Allier la transformation personnelle et la transformation sociétale, il y a là un défi stimulant. Ou, plutôt, une vraie nécessité.

Au service du vivant

Quatrième axe, l’engagement pour l’amour du vivant. Bernard Durel ne cesse de souligner les liens entre mystique et politique. D’où son admiration pour la vie et les enseignements d’hommes et de femmes qui ont été d’«authentiques témoins de la Parole vivante, de la Parole faite chair, et cela à différentes époques et en différents lieux». Gandhi, bien sûr, mais aussi le pasteur luthérien Dietrich Bonhoeffer (1906-1945) qui a payé de sa vie son opposition au régime nazi et affirmait: «L’Église n’est réellement Église que quand elle existe pour ceux qui n’en font pas partie.» On peut encore mentionner – moins connu – le prix Nobel de la paix Dag Hammarskjöld (1905-1961) qui fut secrétaire général des Nations unies dans les années 1950. Dans cette perspective, Bernard Durel souligne la pertinence et la fécondité du concept de «personne méditante-militante»: «Allier la transformation personnelle et la transformation sociétale, il y a là un défi stimulant. Ou, plutôt, une vraie nécessité. Car, en réalité, pour être un bon militant, il faut être aussi un bon méditant, ou priant, comme vous voulez.»
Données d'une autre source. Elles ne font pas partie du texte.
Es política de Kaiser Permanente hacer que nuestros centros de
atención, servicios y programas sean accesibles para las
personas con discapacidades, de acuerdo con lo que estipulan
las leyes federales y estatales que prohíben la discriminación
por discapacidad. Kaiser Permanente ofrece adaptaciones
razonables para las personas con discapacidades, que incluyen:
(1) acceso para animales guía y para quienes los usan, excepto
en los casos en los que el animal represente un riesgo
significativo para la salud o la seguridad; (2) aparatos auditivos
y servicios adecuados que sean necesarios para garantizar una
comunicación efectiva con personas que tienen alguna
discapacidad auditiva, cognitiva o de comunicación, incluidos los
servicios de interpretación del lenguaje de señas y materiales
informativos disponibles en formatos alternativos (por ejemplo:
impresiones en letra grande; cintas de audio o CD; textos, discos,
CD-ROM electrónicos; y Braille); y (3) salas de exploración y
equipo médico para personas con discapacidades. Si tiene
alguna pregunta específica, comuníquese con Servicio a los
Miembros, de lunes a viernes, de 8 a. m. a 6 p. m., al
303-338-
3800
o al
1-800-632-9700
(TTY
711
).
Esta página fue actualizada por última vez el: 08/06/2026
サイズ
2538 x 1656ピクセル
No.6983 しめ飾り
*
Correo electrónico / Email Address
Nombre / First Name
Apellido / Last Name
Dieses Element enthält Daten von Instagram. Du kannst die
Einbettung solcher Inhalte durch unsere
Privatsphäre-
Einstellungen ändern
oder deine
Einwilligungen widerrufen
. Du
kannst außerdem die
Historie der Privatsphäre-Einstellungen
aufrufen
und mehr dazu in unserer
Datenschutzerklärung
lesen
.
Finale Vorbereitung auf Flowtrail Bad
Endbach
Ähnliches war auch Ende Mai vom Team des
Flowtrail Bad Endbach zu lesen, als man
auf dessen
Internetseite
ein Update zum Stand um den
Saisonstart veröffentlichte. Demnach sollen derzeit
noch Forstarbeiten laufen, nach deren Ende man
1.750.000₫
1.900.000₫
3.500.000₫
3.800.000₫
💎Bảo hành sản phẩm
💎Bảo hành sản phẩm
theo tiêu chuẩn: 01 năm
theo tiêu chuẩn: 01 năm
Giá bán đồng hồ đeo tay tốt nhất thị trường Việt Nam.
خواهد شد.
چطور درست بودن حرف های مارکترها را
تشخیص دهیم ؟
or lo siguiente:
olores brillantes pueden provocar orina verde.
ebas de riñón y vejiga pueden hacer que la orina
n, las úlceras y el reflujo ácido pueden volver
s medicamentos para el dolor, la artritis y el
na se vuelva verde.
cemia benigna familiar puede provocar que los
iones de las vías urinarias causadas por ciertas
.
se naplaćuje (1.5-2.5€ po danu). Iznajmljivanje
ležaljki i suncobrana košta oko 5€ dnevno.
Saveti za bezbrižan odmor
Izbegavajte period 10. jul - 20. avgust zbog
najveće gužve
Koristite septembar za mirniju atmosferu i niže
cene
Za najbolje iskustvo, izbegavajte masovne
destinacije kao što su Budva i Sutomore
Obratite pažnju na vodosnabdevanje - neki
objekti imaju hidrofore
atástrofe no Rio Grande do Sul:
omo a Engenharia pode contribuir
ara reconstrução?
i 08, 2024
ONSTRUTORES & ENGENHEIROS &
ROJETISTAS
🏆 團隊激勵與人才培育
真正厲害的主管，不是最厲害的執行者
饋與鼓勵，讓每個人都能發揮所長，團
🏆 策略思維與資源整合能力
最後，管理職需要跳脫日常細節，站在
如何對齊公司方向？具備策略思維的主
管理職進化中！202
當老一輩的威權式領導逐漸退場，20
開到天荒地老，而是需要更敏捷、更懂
 Toute cette riche expérience, ces éléments de sagesse glanés au fil des décennies sur un chemin de vie parfois tortueux, nourrissent les enseignements de Bernard Durel. Il essaie d’en témoigner et de les transmettre à travers les sessions qu’il anime. Non pas avec «une âme de missionnaire» ou en cherchant à convaincre, mais – dans le refus de toute «gouroutisation» – avec le seul désir de «rendre service en aidant celles et ceux qui le sollicitent à avancer sur leur propre chemin».

Bernard Durel, Conversation avec Jean-Claude Noyé, Vers la source intérieure, Desclée de Brouwer, 2024, 145 p.